He highlighted the decision of the Office for Budget Responsibility (OBR) to revise down its North Sea oil forecasts last week, saying Scottish Government plans rested on a "volatile and declining" source of revenue.
SNP proposals to boost spending and cut taxes do not add up in a country that would face a deficit around twice the size of the UK after independence, Mr Osborne said.
He also repeated calls for Mr Salmond to clarify plans for the currency of an independent Scotland given the opposition of UK parties to a currency union.
Mr Osborne said: "With just under 10 weeks till the referendum the Scottish Government still can't answer basic economic questions about its plan for a separate Scotland.
"These are questions that shape all our lives - they dictate our mortgage rates and tax bills; the quality of our schools and hospitals; the safety of our jobs and opportunities for our children. Our economic security hangs on the answers.
"Alex Salmond is proposing that Scotland goes it alone.

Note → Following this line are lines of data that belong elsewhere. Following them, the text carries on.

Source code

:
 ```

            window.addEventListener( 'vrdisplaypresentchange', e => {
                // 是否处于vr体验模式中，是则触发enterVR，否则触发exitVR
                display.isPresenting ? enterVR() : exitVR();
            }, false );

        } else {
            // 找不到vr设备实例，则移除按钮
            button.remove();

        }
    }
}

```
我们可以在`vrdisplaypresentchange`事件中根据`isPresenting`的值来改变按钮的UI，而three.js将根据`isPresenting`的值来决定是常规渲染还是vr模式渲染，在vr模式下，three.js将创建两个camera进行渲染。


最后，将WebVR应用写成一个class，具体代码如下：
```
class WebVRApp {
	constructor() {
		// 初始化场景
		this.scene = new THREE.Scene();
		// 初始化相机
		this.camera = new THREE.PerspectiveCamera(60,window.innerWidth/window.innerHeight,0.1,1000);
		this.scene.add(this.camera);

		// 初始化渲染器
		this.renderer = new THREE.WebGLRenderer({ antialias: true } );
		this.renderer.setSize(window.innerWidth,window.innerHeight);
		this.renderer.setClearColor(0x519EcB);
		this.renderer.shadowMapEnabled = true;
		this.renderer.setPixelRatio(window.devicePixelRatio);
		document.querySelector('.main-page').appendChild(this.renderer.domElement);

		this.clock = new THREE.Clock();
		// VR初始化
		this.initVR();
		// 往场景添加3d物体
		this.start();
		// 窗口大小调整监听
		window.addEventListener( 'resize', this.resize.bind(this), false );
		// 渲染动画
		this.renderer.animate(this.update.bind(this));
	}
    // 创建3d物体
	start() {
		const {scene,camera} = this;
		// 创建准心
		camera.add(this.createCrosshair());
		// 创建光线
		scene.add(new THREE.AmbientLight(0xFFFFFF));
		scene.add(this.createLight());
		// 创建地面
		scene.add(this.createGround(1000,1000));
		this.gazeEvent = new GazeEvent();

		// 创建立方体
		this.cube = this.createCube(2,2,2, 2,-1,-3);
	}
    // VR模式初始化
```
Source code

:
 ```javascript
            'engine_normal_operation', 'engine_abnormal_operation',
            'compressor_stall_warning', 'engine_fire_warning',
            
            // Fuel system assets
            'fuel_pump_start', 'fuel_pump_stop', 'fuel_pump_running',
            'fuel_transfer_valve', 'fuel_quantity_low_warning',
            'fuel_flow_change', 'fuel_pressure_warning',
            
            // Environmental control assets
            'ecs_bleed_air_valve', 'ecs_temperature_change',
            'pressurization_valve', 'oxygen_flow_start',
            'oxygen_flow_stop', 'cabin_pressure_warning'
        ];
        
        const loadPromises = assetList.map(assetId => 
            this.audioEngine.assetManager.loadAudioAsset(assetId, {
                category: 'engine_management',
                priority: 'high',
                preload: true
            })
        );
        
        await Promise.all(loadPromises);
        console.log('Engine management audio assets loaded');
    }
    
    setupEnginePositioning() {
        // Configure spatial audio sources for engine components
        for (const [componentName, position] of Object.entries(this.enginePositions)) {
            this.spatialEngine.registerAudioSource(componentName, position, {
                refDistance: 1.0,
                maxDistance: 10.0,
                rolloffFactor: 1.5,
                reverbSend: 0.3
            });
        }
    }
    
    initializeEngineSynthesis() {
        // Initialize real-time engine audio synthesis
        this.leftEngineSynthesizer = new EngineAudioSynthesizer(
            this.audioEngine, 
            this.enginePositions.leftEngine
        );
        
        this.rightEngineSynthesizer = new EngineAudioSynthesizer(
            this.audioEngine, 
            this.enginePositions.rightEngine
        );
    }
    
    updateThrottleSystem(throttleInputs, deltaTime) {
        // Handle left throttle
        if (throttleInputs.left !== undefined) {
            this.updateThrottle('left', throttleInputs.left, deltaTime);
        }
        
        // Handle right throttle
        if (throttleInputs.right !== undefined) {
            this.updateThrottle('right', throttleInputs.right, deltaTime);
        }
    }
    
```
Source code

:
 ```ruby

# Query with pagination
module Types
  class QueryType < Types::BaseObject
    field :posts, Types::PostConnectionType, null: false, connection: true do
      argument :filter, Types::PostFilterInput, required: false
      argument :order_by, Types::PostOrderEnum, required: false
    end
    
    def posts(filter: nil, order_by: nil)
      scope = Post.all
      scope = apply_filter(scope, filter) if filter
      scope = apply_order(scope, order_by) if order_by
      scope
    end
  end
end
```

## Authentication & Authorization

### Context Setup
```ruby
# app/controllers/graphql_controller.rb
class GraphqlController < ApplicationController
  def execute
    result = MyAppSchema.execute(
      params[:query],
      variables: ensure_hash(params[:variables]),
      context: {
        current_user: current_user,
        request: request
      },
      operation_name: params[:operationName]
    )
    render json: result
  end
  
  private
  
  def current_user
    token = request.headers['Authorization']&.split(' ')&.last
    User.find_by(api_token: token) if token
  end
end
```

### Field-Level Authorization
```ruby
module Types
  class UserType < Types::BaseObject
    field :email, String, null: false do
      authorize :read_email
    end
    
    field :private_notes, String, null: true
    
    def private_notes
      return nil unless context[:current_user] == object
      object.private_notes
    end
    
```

But he can't tell people how public services will be funded, how Scotland will pay its way in the world, or even what currency people will be paid in. In his passion for independence, he is blinded to the risks to Scotland."
A spokeswoman for Finance Secretary John Swinney said: "It is no surprise the UK Government talks down oil revenues when even they admit that their policies have damaged the North Sea and discouraged investment.
"As Professor Donald MacKay has set out, the OBR's forecasts rest on estimates of future production which are well below that used by the industry, by leading experts and by the UK Government themselves.
"An independent Scotland would be one of the wealthiest countries in the OECD, and as recent figures show, we would have been wealthier per head than France, Japan or the rest of the UK. And as George Osborne knows, a UK Government minister has already accepted that a currency union will be agreed because it is in the best interests of the rest of the UK's economy as well as Scotland.
"An independent Scotland would start life with lower debt to GDP ratio than the rest of the UK and the ability to invest in creating a more prosperous Scotland at the same time as reducing the deficit instead of embarking on a reckless and dangerous £25 billion of cuts proposed by George Osborne and his No campaign allies."